Kanunlarımız çerçevesinde kişi bedenini ölümünden sonra eğitim ve bilimsel amaçlı kullanılmak üzere bağışlayabilmektedir. Bunun yanı sıra böyle bir isteği olduğunu bilinen kişinin bedeni de tüm varislerin onayıyla aynı amaçla bağışlanabilmektedir. Bu konu ile ilgili olarak üniversitelerin tıp fakültelerinin anatomi anabilim dallarına başvurulabilmektedir. Bağışlanan bedenler üzerinde çalışmalar son derece katı tıp ahlakı çerçevesinde, gereken saygı gösterilerek yürütülmekte, daha sonrasında kişinin vasiyeti ya da yakınlarının isteği doğrultusunda cenaze işlemleri dini vecibelere uygun olarak titizlikle yapılmaktadır. Vefat eden bir kişinin yaşayanlara verebileceği, hiçbir maddi değerle ölçülemeyecek en değerli hediyesi, bedenini insanlığın ve bilimin gelişimine adamasıdır.

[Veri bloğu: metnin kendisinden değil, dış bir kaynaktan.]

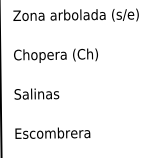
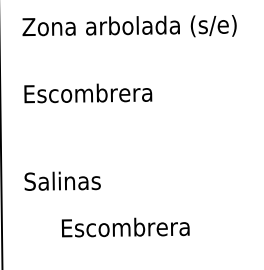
text: (55, 55) -> (94, 94), Chopera (Ch) -> Escombrera
text: (36, 93) -> (62, 180), moved
text: (52, 132) -> (125, 226), moved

Son olarak, tıp eğitiminin en önemli modelitelerinden birisi olan kadavra eğitiminin ayrıca ‘doktor adayı öğrencilerin ölüm felsefesini anlamaları ve bu duruma saygı göstermeleri için kullanılan bir deneyim’ olması açısından da alternatifsiz bir olgu olduğunu belirterek, ‘Ölüm Başka Bir Hayatın Kaynağıdır’ veya benzeri şekilde ‘Ölümün Ötesi Birdir’ yaklaşımıyla toplum bireylerini kadavra bağışına yönlendirebilirsek anatomi eğitimindeki bu büyük sorunu aşabileceğimizi düşünüyorum.